Ab 1935 befanden sich in der Villa am Inselwall Dienstwohnungen für SS-Angehörige, unter ihnen Friedrich Jeckeln und Friedrich Alpers, die als Chef der Braunschweigischen Landespolizei bzw. als Finanz- und Justizminister 1933 eine wichtige Rolle bei der Unterdrückung und Ausschaltung der politischen Opposition in Braunschweig spielten.

Ministerpräsident Klagges, Alpers und Jeckeln nutzten die Gründung der SS-Gruppe Nordwest zur Selbstdarstellung. Zur Einweihung des Dienstsitzes am Inselwall wurden Repräsentanten aus Politik, Justiz und Wirtschaft geladen, und in seiner Rede wies Klagges darauf hin, dass die Verlegung des SS-Abschnittes IV / Gruppe Nordwest nach Braunschweig als "besondere Anerkennung" für die Haltung der Braunschweiger Nationalsozialisten und der braunschweigischen Landesregierung zu werten sei. Hiermit bezog Klagges sich u.a. auf die unter seiner Führung erfolgte Genehmigung des großen SA-Aufmarsches am Franzschen Feld 1931, die Einbürgerung Hitlers 1932 und die 1932 von SS-Männern verübten Attentate auf Einrichtungen des Reichsbanners und die Wohnung des Braunschweiger Oberbürgermeisters Ernst Böhme. Auch der anwesende Vertreter der IHK, Schuberth, fand lobende Worte (was zu diesem frühen Zeitpunkt 1933 bemerkenswert ist, da die SS erst nach dem sog. Röhm-Putsch 1934 zu einer eigenständigen, politischen Kraft im NS-Staat wurde) : "Wir [...] sind stolz, dass die Gruppe ihr Stabsquartier in Braunschweig aufgeschlagen hat, der Stadt, die für sich in Anspruch nehmen darf, unter dem Schutz unseres hochverdienten Ministerpräsidenten Klagges der erste und sichere Hort für unsere Bewegung gewesen zu sein."

Quellen:
Adressbücher der Stadt Braunschweig 1931-1942 und 1952
Anschriftenverzeichnis der Schutzstaffeln der NSDAP (Stand: 1. Oktober 1937)

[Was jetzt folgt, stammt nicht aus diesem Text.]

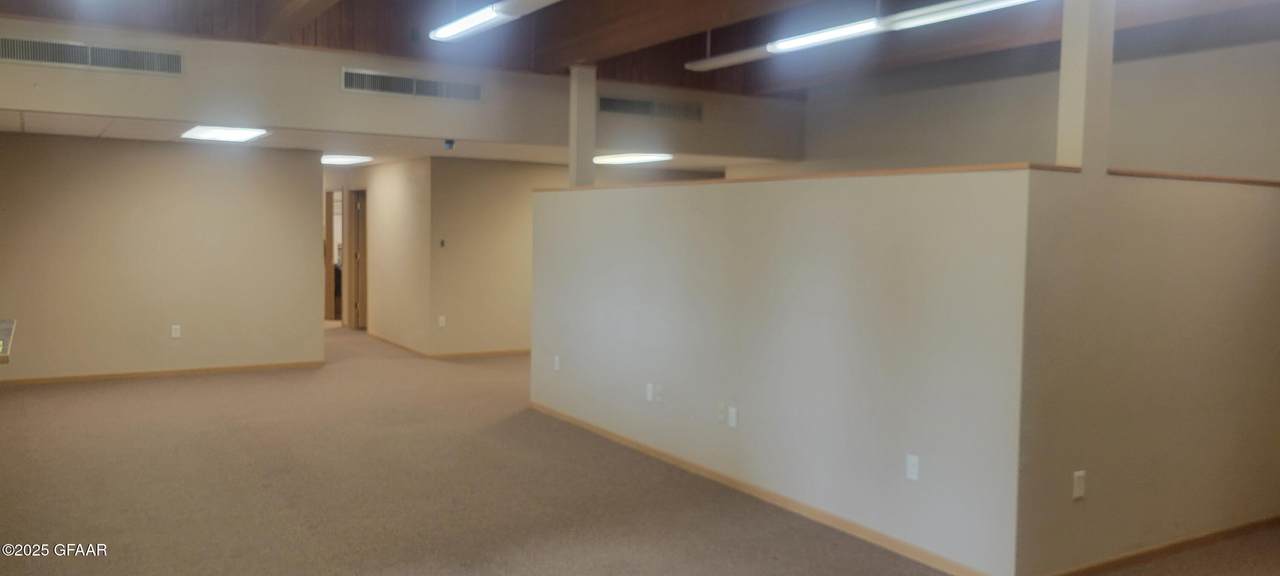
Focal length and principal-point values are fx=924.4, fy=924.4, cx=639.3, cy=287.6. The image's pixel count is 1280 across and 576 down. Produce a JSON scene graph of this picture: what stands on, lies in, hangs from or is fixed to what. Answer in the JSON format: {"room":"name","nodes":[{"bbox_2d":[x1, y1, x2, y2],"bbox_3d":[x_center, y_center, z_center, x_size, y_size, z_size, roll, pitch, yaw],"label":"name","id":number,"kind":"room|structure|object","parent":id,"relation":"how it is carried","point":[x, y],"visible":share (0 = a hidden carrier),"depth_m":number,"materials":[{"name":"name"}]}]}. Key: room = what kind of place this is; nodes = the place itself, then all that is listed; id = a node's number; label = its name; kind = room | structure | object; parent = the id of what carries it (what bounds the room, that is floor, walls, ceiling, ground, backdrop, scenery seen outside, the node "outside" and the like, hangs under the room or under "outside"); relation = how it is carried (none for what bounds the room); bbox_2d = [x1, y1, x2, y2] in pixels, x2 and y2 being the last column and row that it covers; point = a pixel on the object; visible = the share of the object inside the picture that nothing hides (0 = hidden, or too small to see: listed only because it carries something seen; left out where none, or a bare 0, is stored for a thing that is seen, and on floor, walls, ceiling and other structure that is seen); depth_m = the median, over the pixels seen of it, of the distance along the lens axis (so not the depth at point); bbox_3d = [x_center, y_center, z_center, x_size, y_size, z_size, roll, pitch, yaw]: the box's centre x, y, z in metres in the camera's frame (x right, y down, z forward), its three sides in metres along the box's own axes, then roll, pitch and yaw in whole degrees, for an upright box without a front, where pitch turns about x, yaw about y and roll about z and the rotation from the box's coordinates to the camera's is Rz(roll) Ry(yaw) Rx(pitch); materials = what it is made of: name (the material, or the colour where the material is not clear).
{"room":"office","nodes":[
{"label":"office","id":0,"kind":"room"},
{"bbox_2d":[0,130,324,384],"bbox_3d":[-4.992,-0.305,9.055,3.367,2.403,0.130,-1,4,-33],"label":"left back wall","id":1,"kind":"structure","parent":0,"point":[74,147],"depth_m":9.10,"materials":[{"name":"beige paint"}]},
{"bbox_2d":[0,360,324,386],"bbox_3d":[-5.048,0.858,9.134,3.288,0.067,0.014,-1,4,-33],"label":"baseboard","id":2,"kind":"structure","parent":1,"relation":"attached to","point":[233,369],"depth_m":9.24,"materials":[{"name":"brown wood"}]},
{"bbox_2d":[170,324,180,338],"bbox_3d":[-4.594,0.437,9.149,0.076,0.136,0.015,-1,4,-33],"label":"wall socket","id":3,"kind":"object","parent":1,"relation":"attached to","point":[173,330],"visible":0.99,"depth_m":9.14,"materials":[{"name":"white plastic"}]},
{"bbox_2d":[353,156,431,354],"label":"hallway wall","id":4,"kind":"structure","parent":0,"point":[399,198],"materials":[{"name":"beige paint"}]},
{"bbox_2d":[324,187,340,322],"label":"door","id":5,"kind":"structure","parent":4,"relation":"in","point":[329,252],"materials":[{"name":"brown wood"}]},
{"bbox_2d":[347,187,366,330],"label":"door","id":6,"kind":"structure","parent":4,"relation":"in","point":[356,256],"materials":[{"name":"brown wood"}]},
{"bbox_2d":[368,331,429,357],"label":"baseboard","id":7,"kind":"structure","parent":4,"relation":"attached to","point":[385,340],"depth_m":11.63,"materials":[{"name":"brown wood"}]},
{"bbox_2d":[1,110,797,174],"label":"lower ceiling","id":8,"kind":"structure","parent":0,"point":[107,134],"depth_m":9.25,"materials":[{"name":"white paint"}]},
{"bbox_2d":[182,125,268,142],"bbox_3d":[-3.748,-1.401,8.371,0.563,0.048,0.950,-1,4,-33],"label":"ceiling light","id":9,"kind":"object","parent":8,"relation":"attached to","point":[208,132],"visible":0.99,"depth_m":8.27,"materials":[{"name":"white plastic"}]},
{"bbox_2d":[320,154,371,165],"bbox_3d":[-3.845,-1.619,11.662,0.679,0.061,1.007,-1,4,-33],"label":"ceiling light","id":10,"kind":"object","parent":8,"relation":"attached to","point":[340,159],"visible":0.82,"depth_m":11.46,"materials":[{"name":"white plastic"}]},
{"bbox_2d":[592,152,669,165],"bbox_3d":[-0.129,-1.511,10.773,0.580,0.067,1.065,-1,4,-33],"label":"ceiling light","id":11,"kind":"object","parent":8,"relation":"attached to","point":[613,159],"visible":0.94,"depth_m":10.58,"materials":[{"name":"white plastic"}]},
{"bbox_2d":[1,15,802,162],"bbox_3d":[-2.013,-1.715,8.506,8.102,0.705,0.366,-1,4,-33],"label":"upper wall","id":12,"kind":"structure","parent":0,"point":[23,101],"depth_m":7.91,"materials":[{"name":"paint"}]},
{"bbox_2d":[0,35,181,75],"bbox_3d":[-4.081,-1.711,6.823,1.150,0.198,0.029,-1,4,-33],"label":"air vent","id":13,"kind":"object","parent":12,"relation":"in","point":[23,54],"visible":0.99,"depth_m":6.83,"materials":[{"name":"metal"}]},
{"bbox_2d":[341,67,481,101],"bbox_3d":[-1.977,-1.752,8.036,1.071,0.205,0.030,-1,4,-33],"label":"air vent","id":14,"kind":"object","parent":12,"relation":"in","point":[354,85],"visible":0.99,"depth_m":8.03,"materials":[{"name":"metal"}]},
{"bbox_2d":[442,138,455,150],"bbox_3d":[-1.784,-1.341,8.641,0.103,0.103,0.101,-1,4,-33],"label":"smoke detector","id":15,"kind":"object","parent":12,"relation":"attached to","point":[450,142],"visible":0.99,"depth_m":8.61,"materials":[{"name":"blue"}]},
{"bbox_2d":[599,95,702,121],"bbox_3d":[0.112,-1.806,9.317,1.110,0.192,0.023,-1,4,-33],"label":"air vent","id":16,"kind":"object","parent":12,"relation":"attached to","point":[609,105],"visible":0.99,"depth_m":9.31,"materials":[{"name":"metal"}]},
{"bbox_2d":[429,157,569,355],"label":"back wall","id":17,"kind":"structure","parent":0,"point":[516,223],"depth_m":11.08,"materials":[{"name":"beige paint"}]},
{"bbox_2d":[437,315,446,327],"bbox_3d":[-2.318,0.396,10.813,0.071,0.134,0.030,-1,4,-33],"label":"wall outlet","id":18,"kind":"object","parent":17,"relation":"attached to","point":[442,317],"visible":0.99,"depth_m":10.81,"materials":[{"name":"white plastic"}]},
{"bbox_2d":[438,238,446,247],"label":"thermostat","id":19,"kind":"object","parent":17,"relation":"attached to","point":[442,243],"visible":0.98,"depth_m":10.16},
{"bbox_2d":[429,348,530,359],"bbox_3d":[-1.244,0.767,11.266,2.686,0.078,0.018,-1,4,-33],"label":"baseboard","id":20,"kind":"structure","parent":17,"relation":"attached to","point":[498,352],"depth_m":10.89,"materials":[{"name":"brown wood"}]},
{"bbox_2d":[0,323,1277,575],"bbox_3d":[-0.524,1.135,7.000,9.178,0.115,16.473,-1,4,-33],"label":"carpet floor","id":21,"kind":"structure","parent":0,"point":[276,500],"depth_m":5.34,"materials":[{"name":"carpet"}]},
{"bbox_2d":[1,0,1278,98],"bbox_3d":[0.341,-2.197,5.312,10.112,0.505,9.607,-1,4,-33],"label":"wood ceiling","id":22,"kind":"structure","parent":0,"point":[512,66],"depth_m":8.00,"materials":[{"name":"brown wood"}]},
{"bbox_2d":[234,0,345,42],"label":"ceiling beam","id":23,"kind":"structure","parent":22,"relation":"attached to","point":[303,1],"depth_m":7.06,"materials":[{"name":"brown wood"}]},
{"bbox_2d":[432,0,585,41],"bbox_3d":[-0.787,-1.976,5.895,0.251,0.402,2.171,-1,4,-33],"label":"fluorescent light","id":24,"kind":"object","parent":22,"relation":"hanging from","point":[494,15],"visible":0.99,"depth_m":6.17,"materials":[{"name":"white"}]},
{"bbox_2d":[539,0,861,65],"bbox_3d":[0.970,-2.060,5.831,0.249,0.357,6.854,-1,4,-33],"label":"ceiling beam","id":25,"kind":"structure","parent":22,"relation":"attached to","point":[576,52],"depth_m":7.24,"materials":[{"name":"brown wood"}]},
{"bbox_2d":[686,0,1047,71],"bbox_3d":[1.471,-1.958,6.562,0.222,0.342,3.571,-1,4,-33],"label":"fluorescent light","id":26,"kind":"object","parent":22,"relation":"hanging from","point":[798,44],"visible":0.96,"depth_m":6.31,"materials":[{"name":"white"}]},
{"bbox_2d":[532,169,1036,575],"bbox_3d":[0.382,0.295,5.749,0.148,1.778,4.274,-1,4,-33],"label":"half wall","id":27,"kind":"structure","parent":0,"point":[697,219],"depth_m":4.79,"materials":[{"name":"paint"}]},
{"bbox_2d":[552,355,561,371],"bbox_3d":[-0.657,0.602,7.309,0.016,0.127,0.080,-1,4,-33],"label":"wall outlet","id":28,"kind":"object","parent":27,"relation":"attached to","point":[557,367],"visible":0.99,"depth_m":7.30,"materials":[{"name":"white plastic"}]},
{"bbox_2d":[569,65,596,187],"bbox_3d":[-0.473,-1.335,7.690,0.201,1.022,0.212,-1,4,-33],"label":"column","id":29,"kind":"structure","parent":27,"relation":"attached to","point":[572,169],"depth_m":7.62,"materials":[{"name":"paint"}]},
{"bbox_2d":[645,382,654,401],"bbox_3d":[0.063,0.693,6.115,0.014,0.124,0.077,-1,4,-33],"label":"wall socket","id":30,"kind":"object","parent":27,"relation":"attached to","point":[650,393],"visible":0.98,"depth_m":6.11,"materials":[{"name":"white plastic"}]},
{"bbox_2d":[716,402,727,424],"bbox_3d":[0.481,0.736,5.446,0.014,0.116,0.072,-1,4,-33],"label":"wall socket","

Diverse Artikel der "Braunschweiger Landeszeitung" vom August 1933
Findbuch zum Bestand R 16 (Niedersächsisches Staatsarchiv Wolfenbüttel). Bearb. von Dieter Lent. Wolfenbüttel 1987.
Das Urteil gegen Dietrich Klagges. o.O. 1950.
Organsiationsbuch der NSDAP. Hrsg. v. Reichsorganisationsleiter der NSDAP. 2. Aufl. München 1937.